Shweta: Luckily in my line of business not much investment is required. I just needed an office space and that is what I invested in, the rent and deposit for the office. I used my own money for it around one to one and half lakh.
Nazim: There are four main aspects to any business namely marketing, branding, funding and of course family life. How do you manage it all?
Shweta: Marketing for me is just word of mouth, people spreading a good word about you. Only recently I added myself on Quikr. Being a woman also works in my favor as people tend to trust women instinctively. I have not done any branding of myself so far.
Nazim: Being a woman entrepreneur it is very difficult to juggle between family and business. How do you manage?
Shweta: My family is very supportive of me. My in-laws have been very encouraging and I feel it is a blessing. When I purchased my first office my in-laws, my father and husband pitched in to help me financially. It was not possible for me to purchase my own office so early i.e. just within a year into business if it were not for these people.
Nazim: What message do you have for a woman entrepreneur?
Shweta: One should never lose hope, have faith in themselves and never look back.

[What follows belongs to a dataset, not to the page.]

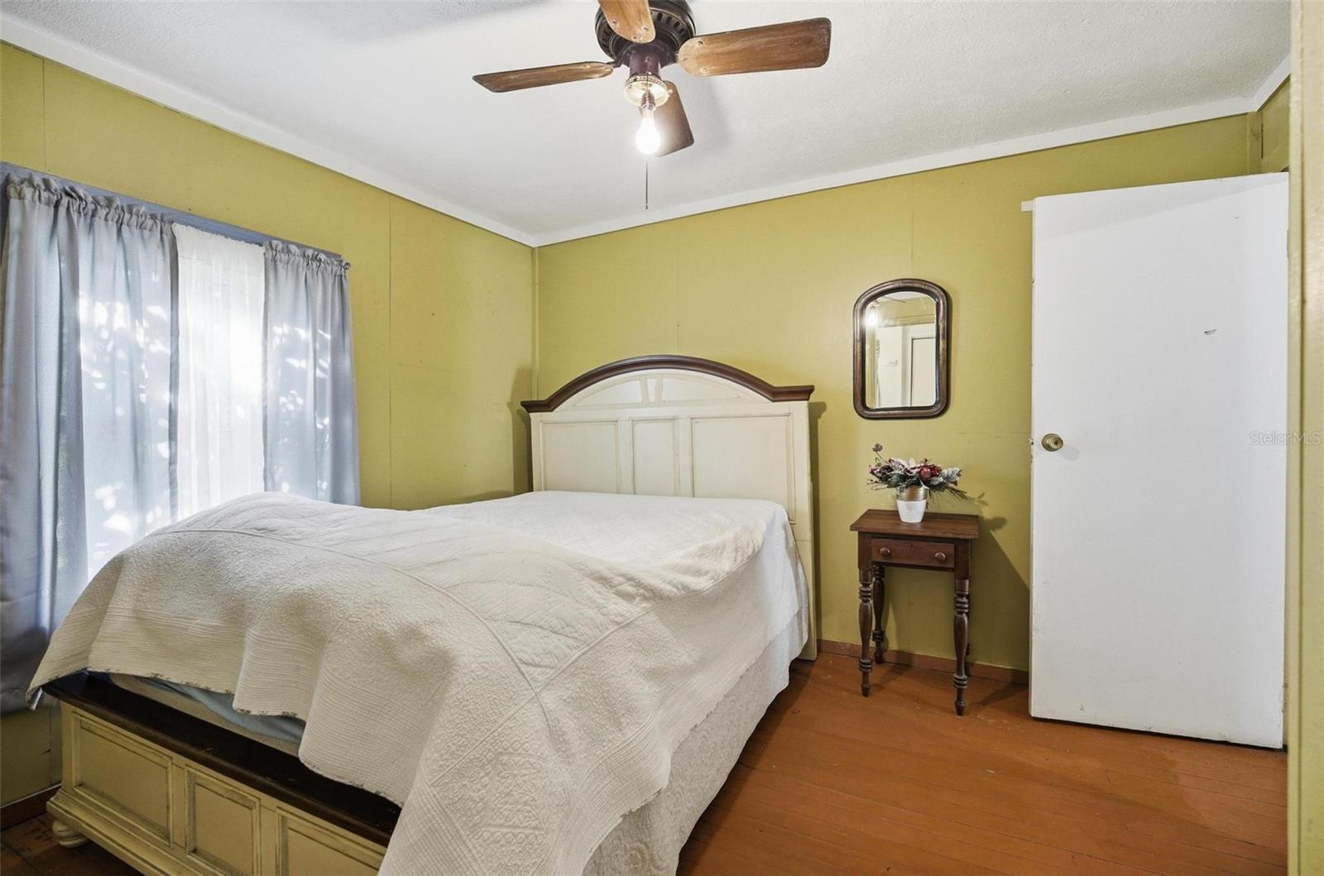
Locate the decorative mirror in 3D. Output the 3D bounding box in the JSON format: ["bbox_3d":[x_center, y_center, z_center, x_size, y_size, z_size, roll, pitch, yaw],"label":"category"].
[{"bbox_3d":[1.123,-0.422,2.782,0.415,0.665,0.040,0,1,28],"label":"decorative mirror"}]

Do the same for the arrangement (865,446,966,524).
[{"bbox_3d":[1.085,0.196,2.522,0.390,0.340,0.310,0,1,28],"label":"arrangement"}]

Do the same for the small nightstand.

If a woman really wants to do business she can do it. And being a woman multitasking comes naturally to us. There is nothing a woman cannot achieve. This is what brought me here today. When I was doing my eighth grade I used to draw sketches of how I wanted my office to be though at that time I could not sketch so well but I did draw a plan of my office. I was persistent and determined that I want to become an architect and that is how I am here. Very soon I am coming up with something to break conventional practice of architecture.